Interpretation of results:

other: no skin sensitisation potential

Executive summary:

A modified IMDS-LLNA (Integrated Model for the Differentiation of Skin Reactions; OECD TG 429) was performed on 6 female NMRI mice per dose group using substance formulations of 0 % (vehicle control), 2 %, 10 % and 50 % (due to its viscosity it was not possible to pipette the test item pure; the content of the substance in the test item, which is approx. 70 % in 30 % solvent, was considered). The IMDS method allows for discrimination of the irritant potential by comparing the specific immune reaction induced by the test substance in the draining lymph nodes (LN cell counts / LN weights) with the immediate non-specific acute skin reaction (ear swelling / ear weight).

Compared to vehicle (A/OO) treated animals there was no increase regarding the weights or the cell counts of the draining lymph nodes. The "positive level" of the stimulation index for cell counts, which is 1.4, has not been exceeded in any dose group. The "positive level" of ear swelling, which is an increase of 2 x 10exp-2 mm, i.e. about 10 % of the control values, has been exceeded in the high dose group. In addition, the ear weights of the high dose group were significantly higher compared to control animals. Although an increase in ear swelling might point to an irritant potential the increase in ear weight is most probably due to substance residues remaining on the ear. A lack of ear skin reddening as well as a lack of increase in LN weights supports this interpretation.

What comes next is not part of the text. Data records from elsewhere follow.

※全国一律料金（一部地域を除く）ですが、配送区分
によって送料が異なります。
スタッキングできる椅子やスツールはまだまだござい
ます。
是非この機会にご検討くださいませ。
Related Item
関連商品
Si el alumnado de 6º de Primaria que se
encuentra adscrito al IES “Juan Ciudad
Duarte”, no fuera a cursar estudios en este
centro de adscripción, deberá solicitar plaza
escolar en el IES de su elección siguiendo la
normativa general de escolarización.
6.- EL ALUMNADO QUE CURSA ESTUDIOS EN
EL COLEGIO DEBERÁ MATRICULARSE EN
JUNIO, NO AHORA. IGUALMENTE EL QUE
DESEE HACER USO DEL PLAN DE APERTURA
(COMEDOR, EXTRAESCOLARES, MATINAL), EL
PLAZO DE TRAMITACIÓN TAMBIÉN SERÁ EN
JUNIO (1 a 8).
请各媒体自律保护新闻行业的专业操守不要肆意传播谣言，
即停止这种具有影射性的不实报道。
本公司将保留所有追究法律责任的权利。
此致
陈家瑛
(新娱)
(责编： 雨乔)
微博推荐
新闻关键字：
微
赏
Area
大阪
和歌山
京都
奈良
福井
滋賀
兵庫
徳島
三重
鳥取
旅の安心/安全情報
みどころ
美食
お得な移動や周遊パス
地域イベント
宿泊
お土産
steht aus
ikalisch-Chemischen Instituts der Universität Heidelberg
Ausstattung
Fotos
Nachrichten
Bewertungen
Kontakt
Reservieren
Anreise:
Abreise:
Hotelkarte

In conclusion, the study results did not reveal indications for a skin sensitizing potential up to and including a 50 % concentration of the substance, and also no conclusive indications for an irritant potential were found. 50 % turned out to be the NOEL in this study with respect to skin sensitization.

 

Endpoint conclusion

Endpoint conclusion:

no adverse effect observed (not sensitising)

Additional information:

For the assessment of skin sensitisation a modified IMDS-LLNA (Integrated Model for the Differentiation of Skin Reactions) according to OECD TG 429 is available. In this study 6 female NMRI mice per group were treated with substance formulations of 0 % (vehicle control), 2 %, 10 % and 50 % (due to its viscosity it was not possible to pipette the test item pure; the content of the substance in the test item, which is approx. 70 % in approx. 30 % solvent, was considered). The IMDS method allows for discrimination of the irritant potential from the sensitizing potential by comparing the specific immune reaction induced by the test substance in the draining lymph nodes (LN cell counts / LN weights) with the immediate non-specific acute skin reaction (ear swelling / ear weight).

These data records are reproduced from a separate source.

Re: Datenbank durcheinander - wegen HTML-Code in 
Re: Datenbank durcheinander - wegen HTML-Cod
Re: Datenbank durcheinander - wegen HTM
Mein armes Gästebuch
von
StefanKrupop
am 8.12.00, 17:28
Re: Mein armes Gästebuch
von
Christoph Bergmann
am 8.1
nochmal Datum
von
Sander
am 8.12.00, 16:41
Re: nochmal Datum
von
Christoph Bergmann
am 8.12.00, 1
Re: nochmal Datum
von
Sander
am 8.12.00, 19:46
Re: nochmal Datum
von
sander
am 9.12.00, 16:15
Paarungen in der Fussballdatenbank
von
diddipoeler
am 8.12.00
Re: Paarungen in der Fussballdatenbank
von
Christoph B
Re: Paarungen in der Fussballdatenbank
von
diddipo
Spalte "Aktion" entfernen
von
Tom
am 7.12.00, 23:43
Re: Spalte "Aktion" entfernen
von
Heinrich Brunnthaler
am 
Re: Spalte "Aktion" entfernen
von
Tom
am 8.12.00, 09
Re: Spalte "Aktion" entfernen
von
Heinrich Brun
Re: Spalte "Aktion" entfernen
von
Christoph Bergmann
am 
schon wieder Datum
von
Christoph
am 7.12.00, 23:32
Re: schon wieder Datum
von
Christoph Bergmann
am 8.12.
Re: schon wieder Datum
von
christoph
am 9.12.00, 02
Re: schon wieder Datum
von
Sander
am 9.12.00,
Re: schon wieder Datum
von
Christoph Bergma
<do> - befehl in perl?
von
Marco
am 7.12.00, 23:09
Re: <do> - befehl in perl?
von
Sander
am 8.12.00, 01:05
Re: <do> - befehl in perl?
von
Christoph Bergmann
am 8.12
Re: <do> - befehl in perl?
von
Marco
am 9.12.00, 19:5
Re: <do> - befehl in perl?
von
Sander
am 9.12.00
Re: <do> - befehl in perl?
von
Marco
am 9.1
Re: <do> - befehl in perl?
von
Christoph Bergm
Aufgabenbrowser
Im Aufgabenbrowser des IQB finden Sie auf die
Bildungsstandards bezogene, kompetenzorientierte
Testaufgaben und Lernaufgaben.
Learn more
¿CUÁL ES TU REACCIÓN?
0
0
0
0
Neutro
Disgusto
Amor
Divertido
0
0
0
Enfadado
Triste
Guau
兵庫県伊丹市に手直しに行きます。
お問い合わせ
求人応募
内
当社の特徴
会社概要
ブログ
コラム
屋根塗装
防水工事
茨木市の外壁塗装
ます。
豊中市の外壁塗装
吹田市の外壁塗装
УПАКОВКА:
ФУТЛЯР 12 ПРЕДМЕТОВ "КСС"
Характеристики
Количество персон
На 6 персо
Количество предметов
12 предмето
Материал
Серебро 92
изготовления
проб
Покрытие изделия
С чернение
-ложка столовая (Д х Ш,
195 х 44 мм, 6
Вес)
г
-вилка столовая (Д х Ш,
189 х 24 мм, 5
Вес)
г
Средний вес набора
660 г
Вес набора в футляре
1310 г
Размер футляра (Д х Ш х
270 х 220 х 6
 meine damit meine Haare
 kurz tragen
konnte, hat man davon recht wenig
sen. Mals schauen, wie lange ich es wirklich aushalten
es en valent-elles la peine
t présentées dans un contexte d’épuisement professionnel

Compared to vehicle (A/OO) treated animals there was no increase regarding the weights or the cell counts of the draining lymph nodes. The "positive level" of the stimulation index for cell counts, which is 1.4, has not been exceeded in any dose group. The "positive level" of ear swelling, which is an increase of 2 x 10exp-2 mm, i.e. about 10 % of the control values, has been exceeded in the high dose group. In addition, the ear weights of the high dose group were significantly higher compared to control animals. Although an increase in ear swelling might point to an irritant potential the increase in ear weight is most probably due to substance residues remaining on the ear. A lack of ear skin reddening as well as a lack of increase in LN weights supports this interpretation.

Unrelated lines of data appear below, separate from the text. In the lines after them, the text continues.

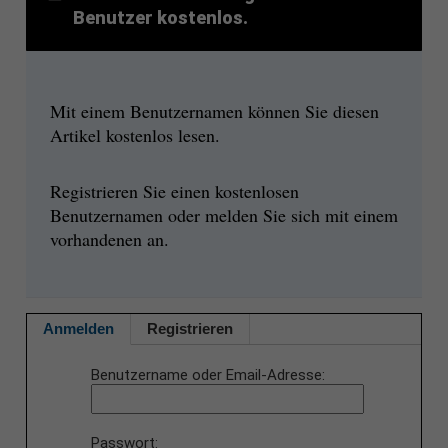
Benutzer kostenlos.
Mit einem Benutzernamen können Sie diesen
Artikel kostenlos lesen.
Registrieren Sie einen kostenlosen
Benutzernamen oder melden Sie sich mit einem
vorhandenen an.
Anmelden
Registrieren
Benutzername oder Email-Adresse
Passwort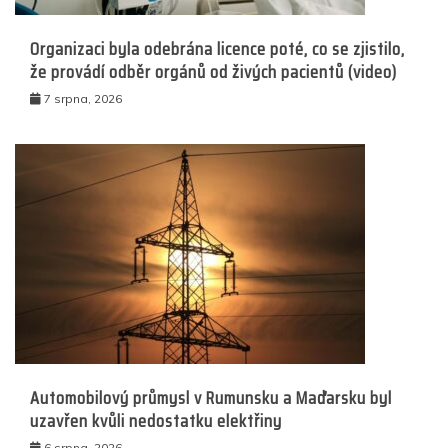
Organizaci byla odebrána licence poté, co se zjistilo,
že provádí odběr orgánů od živých pacientů (video)
7 srpna, 2026
Automobilový průmysl v Rumunsku a Maďarsku byl
uzavřen kvůli nedostatku elektřiny
6 srpna, 2026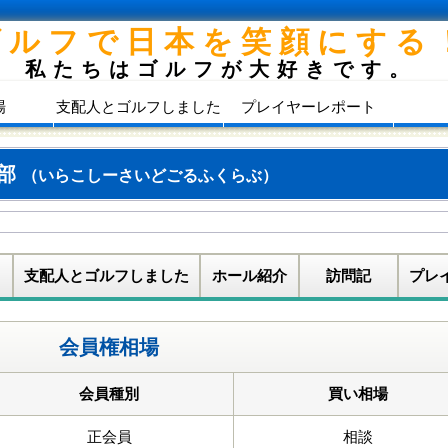
ゴルフで日本を笑顔にする
私たちはゴルフが大好きです。
場
支配人とゴルフしました
プレイヤーレポート
楽部
（いらこしーさいどごるふくらぶ）
支配人とゴルフしました
ホール紹介
訪問記
プレ
会員権相場
会員種別
買い相場
正会員
相談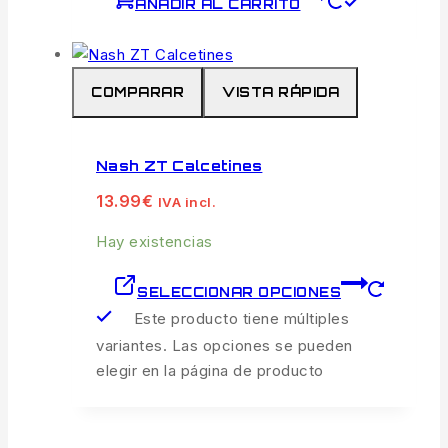
AÑADIR AL CARRITO
COMPARAR
VISTA RÁPIDA
Nash ZT Calcetines
13.99
€
IVA incl.
Hay existencias
SELECCIONAR OPCIONES
Este producto tiene múltiples
variantes. Las opciones se pueden
elegir en la página de producto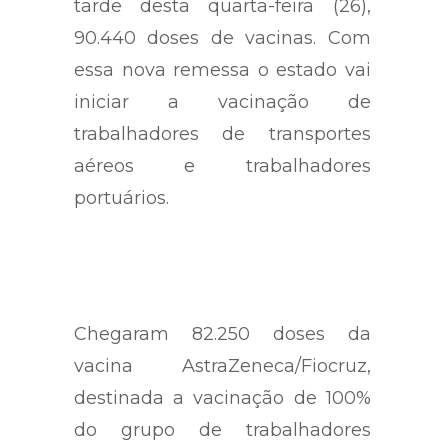
tarde desta quarta-feira (26),
90.440 doses de vacinas. Com
essa nova remessa o estado vai
iniciar a vacinação de
trabalhadores de transportes
aéreos e trabalhadores
portuários.
Chegaram 82.250 doses da
vacina AstraZeneca/Fiocruz,
destinada a vacinação de 100%
do grupo de trabalhadores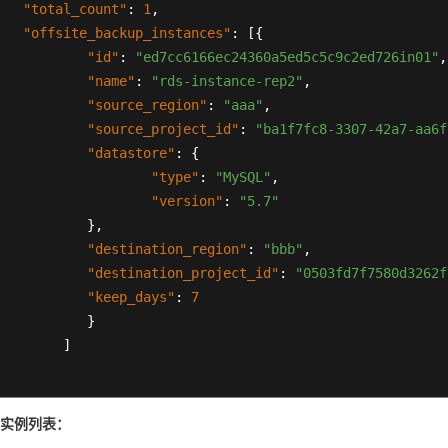
"total_count"
:
1
,
"offsite_backup_instances"
:
[
{
"id"
:
"ed7cc6166ec24360a5ed5c5c9c2ed726in01"
,
"name"
:
"rds-instance-rep2"
,
"source_region"
:
"aaa"
,
"source_project_id"
:
"ba1f7fc8-3307-42a7-aa6f
"datastore"
:
{
"type"
:
"MySQL"
,
"version"
:
"5.7"
}
,
"destination_region"
:
"bbb"
,
"destination_project_id"
:
"0503fd7f7580d3262f
"keep_days"
:
7
}
]
有实例列表：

In conclusion, the study results did not reveal indications for a skin sensitizing potential up to and including a 50 % concentration of the substance, and also no conclusive indications for an irritant potential were found. 50 % turned out to be the NOEL in this study with respect to skin sensitization.

Respiratory sensitisation

Endpoint conclusion

Endpoint conclusion:

no study available

Justification for classification or non-classification

According to Regulation (EC) No 1272/2008, Annex I, no classification is warranted for skin sensitisation up to a 50 % concentration.